◆ Consigne écrite 1
Comptez les lignes des entrées qui contiennent la chaîne « name », en tenant compte de la casse. Indiquez uniquement ce nombre.
── Extrait du document ──
Eglises d'Asie

Pour l’Eglise catholique, venir en aide aux Philippins détenus dans les prisons d’Arabie Saoudite est une tâche quasi impossible

Publié le 25/03/2010




Selon le P. Edwin Corros, secrétaire exécutif de la Commission pour la pastorale des migrants de la Conférence des évêques catholiques des Philippines, apporter un soutien ou une aide aux Philippins détenus dans les prisons d’Arabie Saoudite est une tâche quasi impossible, en raison des obstacles mis par le royaume saoudien aux initiatives venues de personnes n’appartenant pas à l’islam.

Dans un entretien accordé à l’agence Ucanews (1), le prêtre explique que, dans tous les pays du monde où des Philippins se trouvent emprisonnés, « leur situation véritable ne peut être connue que si nous-mêmes ou nos contacts pouvons les visiter ou, du moins, communiquer avec eux ». Or, en Arabie Saoudite, « ces contacts sont quasiment impossibles, tant les obstacles sont importants ».

La principale difficulté réside dans le simple fait de pouvoir se rendre en Arabie Saoudite. Pour cela, afin de se voir délivrer un visa, le demandeur doit obtenir d’être invité par un citoyen du royaume saoudien qui se portera garant de son hôte. Dès lors que le demandeur fait état de son appartenance à un organisme de l’Eglise catholique, la demande est le plus souvent rejetée. La solution la plus courante est de passer par Mgr Paul Hinder, vicaire apostolique d’Arabie, mais ce dernier a expliqué, lors d’un congrès sur les migrations à Rome en novembre dernier, qu’il était littéralement assailli par les demandes de visas pour le royaume et qu’il ne pouvait malheureusement répondre positivement à toutes car Riyad avait établi un quota sur le nombre de demandes de visa qu’il pouvait soutenir.
───
── Données fournies ──
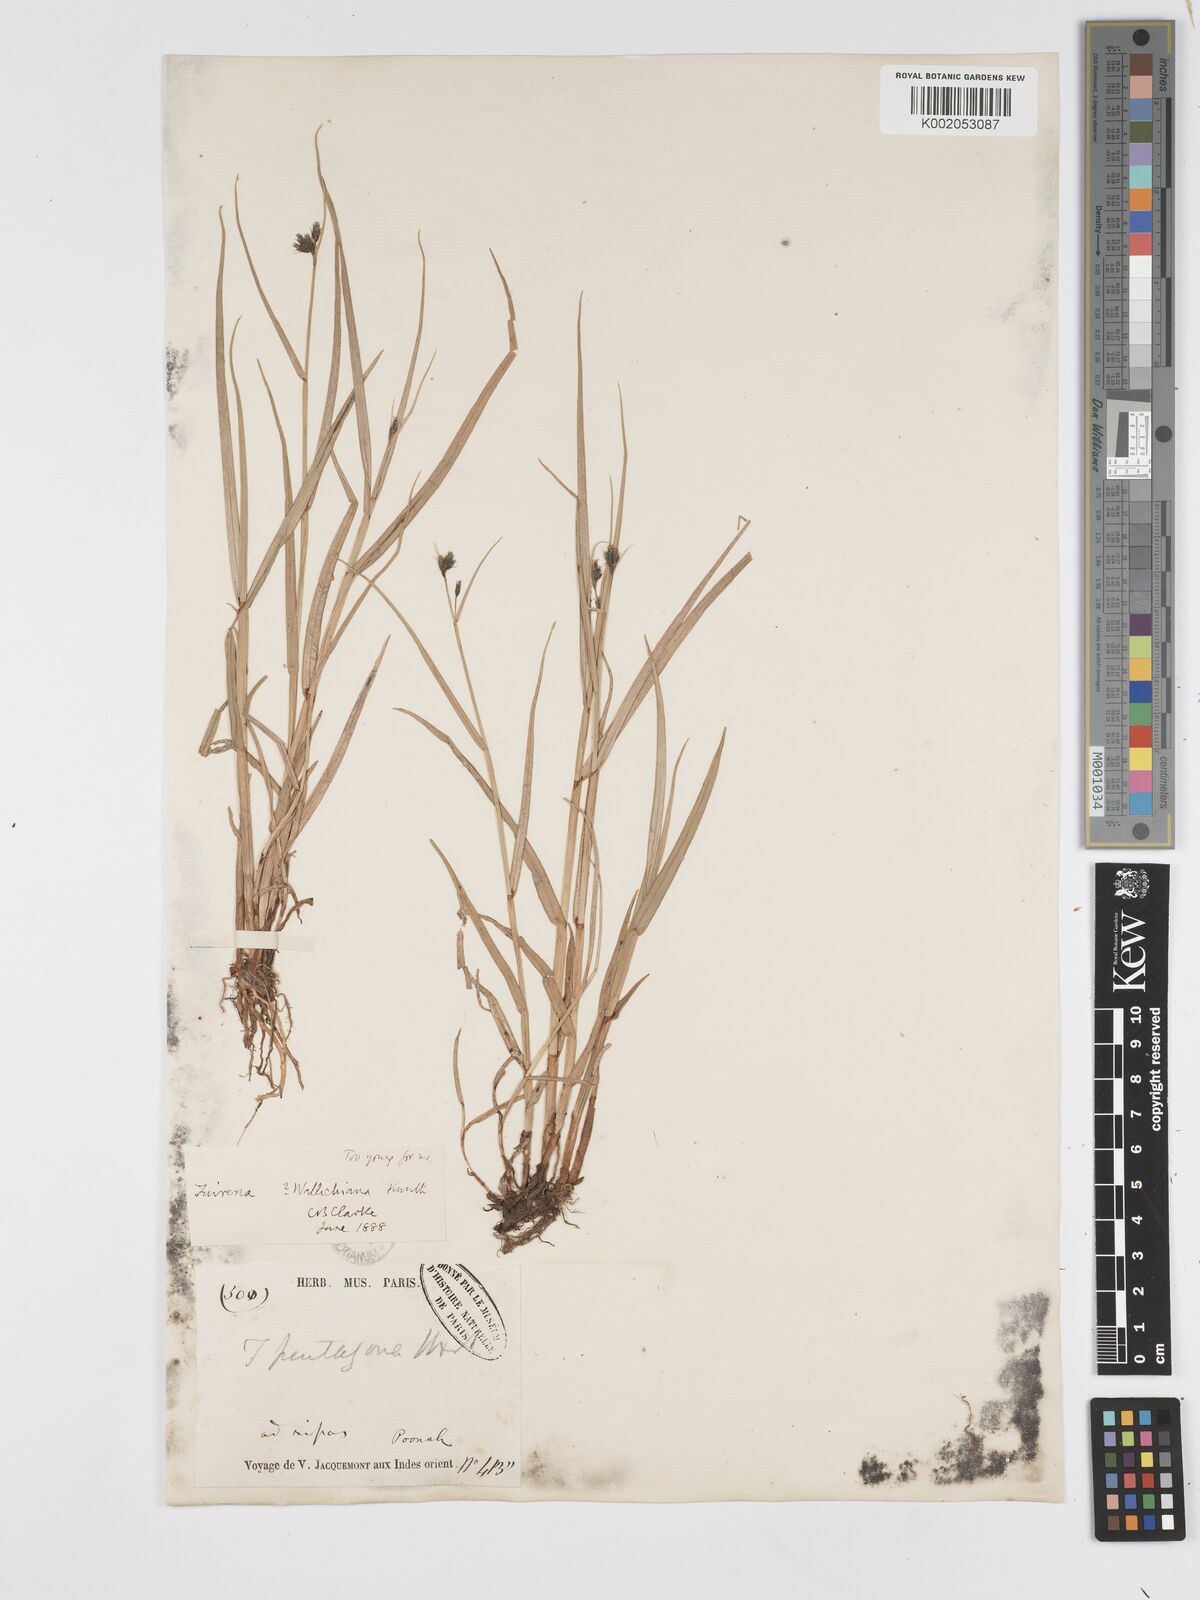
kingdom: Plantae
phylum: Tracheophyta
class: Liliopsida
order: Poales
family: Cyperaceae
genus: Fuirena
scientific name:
───
── Données fournies ──
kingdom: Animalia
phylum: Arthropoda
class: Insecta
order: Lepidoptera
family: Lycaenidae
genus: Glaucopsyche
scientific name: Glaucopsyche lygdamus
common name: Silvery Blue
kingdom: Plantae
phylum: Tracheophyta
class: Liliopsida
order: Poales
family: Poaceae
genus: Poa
───
── Données fournies ──
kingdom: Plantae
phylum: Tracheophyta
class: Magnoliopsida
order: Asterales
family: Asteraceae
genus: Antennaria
───
◆ Consigne écrite 2
D'après l'extrait sur les détenus philippins en Arabie Saoudite, pourquoi Mgr Paul Hinder ne peut-il pas donner une suite favorable à toutes les demandes de visa pour le royaume ? Répondez en une à trois phrases.

◆ Réponse rédigée 1
3

◆ Réponse rédigée 2
Riyad a fixé un quota sur le nombre de demandes de visa que Mgr Paul Hinder, vicaire apostolique d'Arabie, peut soutenir. Comme il est littéralement assailli par ces demandes, il ne peut pas toutes les appuyer.